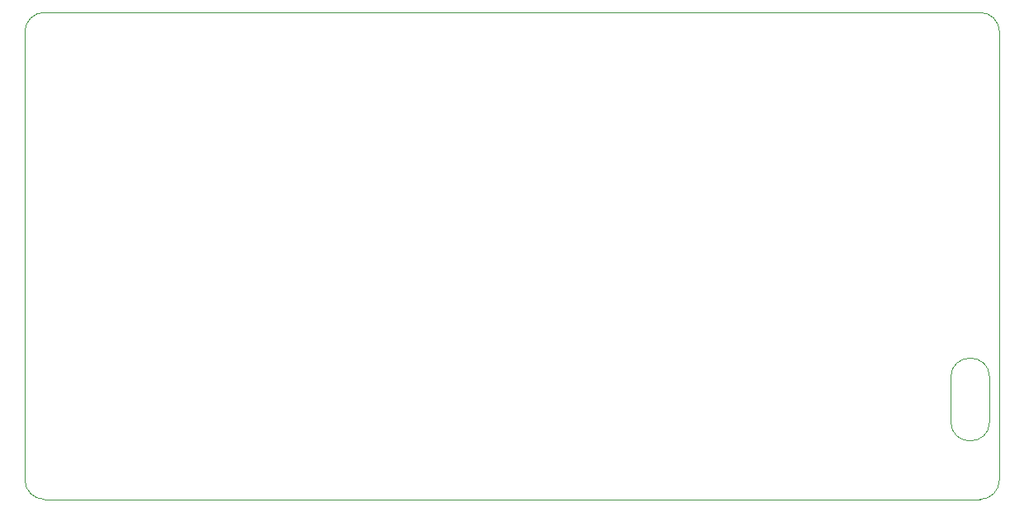
<source format=gbr>
%TF.GenerationSoftware,KiCad,Pcbnew,(5.99.0-2671-gfc0a358ba)*%
%TF.CreationDate,2020-08-29T23:40:29+05:30*%
%TF.ProjectId,Power_Supply,506f7765-725f-4537-9570-706c792e6b69,rev?*%
%TF.SameCoordinates,Original*%
%TF.FileFunction,Profile,NP*%
%FSLAX46Y46*%
G04 Gerber Fmt 4.6, Leading zero omitted, Abs format (unit mm)*
G04 Created by KiCad (PCBNEW (5.99.0-2671-gfc0a358ba)) date 2020-08-29 23:40:29*
%MOMM*%
%LPD*%
G01*
G04 APERTURE LIST*
%TA.AperFunction,Profile*%
%ADD10C,0.100000*%
%TD*%
G04 APERTURE END LIST*
D10*
X111000000Y-54000000D02*
X111000000Y-49500000D01*
X111000000Y-54000000D02*
G75*
G02*
X107000000Y-54000000I-2000000J0D01*
G01*
X112000000Y-14000000D02*
X112000000Y-60000000D01*
X12000000Y-60000000D02*
X12000000Y-14000000D01*
X12000000Y-14000000D02*
G75*
G02*
X14000000Y-12000000I2000000J0D01*
G01*
X107000000Y-49500000D02*
G75*
G02*
X111000000Y-49500000I2000000J0D01*
G01*
X110000000Y-12000000D02*
G75*
G02*
X112000000Y-14000000I0J-2000000D01*
G01*
X14000000Y-12000000D02*
X110000000Y-12000000D01*
X107000000Y-49500000D02*
X107000000Y-54000000D01*
X14000000Y-62000000D02*
G75*
G02*
X12000000Y-60000000I0J2000000D01*
G01*
X110000000Y-62000000D02*
X14000000Y-62000000D01*
X112000000Y-60000000D02*
G75*
G02*
X110000000Y-62000000I-2000000J0D01*
G01*
M02*

</source>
+++
◆ To do:
Print the whole listing above once more, word for word, without its pictures.

◆ Answer section:
<source format=gbr>
%TF.GenerationSoftware,KiCad,Pcbnew,(5.99.0-2671-gfc0a358ba)*%
%TF.CreationDate,2020-08-29T23:40:29+05:30*%
%TF.ProjectId,Power_Supply,506f7765-725f-4537-9570-706c792e6b69,rev?*%
%TF.SameCoordinates,Original*%
%TF.FileFunction,Profile,NP*%
%FSLAX46Y46*%
G04 Gerber Fmt 4.6, Leading zero omitted, Abs format (unit mm)*
G04 Created by KiCad (PCBNEW (5.99.0-2671-gfc0a358ba)) date 2020-08-29 23:40:29*
%MOMM*%
%LPD*%
G01*
G04 APERTURE LIST*
%TA.AperFunction,Profile*%
%ADD10C,0.100000*%
%TD*%
G04 APERTURE END LIST*
D10*
X111000000Y-54000000D02*
X111000000Y-49500000D01*
X111000000Y-54000000D02*
G75*
G02*
X107000000Y-54000000I-2000000J0D01*
G01*
X112000000Y-14000000D02*
X112000000Y-60000000D01*
X12000000Y-60000000D02*
X12000000Y-14000000D01*
X12000000Y-14000000D02*
G75*
G02*
X14000000Y-12000000I2000000J0D01*
G01*
X107000000Y-49500000D02*
G75*
G02*
X111000000Y-49500000I2000000J0D01*
G01*
X110000000Y-12000000D02*
G75*
G02*
X112000000Y-14000000I0J-2000000D01*
G01*
X14000000Y-12000000D02*
X110000000Y-12000000D01*
X107000000Y-49500000D02*
X107000000Y-54000000D01*
X14000000Y-62000000D02*
G75*
G02*
X12000000Y-60000000I0J2000000D01*
G01*
X110000000Y-62000000D02*
X14000000Y-62000000D01*
X112000000Y-60000000D02*
G75*
G02*
X110000000Y-62000000I-2000000J0D01*
G01*
M02*

</source>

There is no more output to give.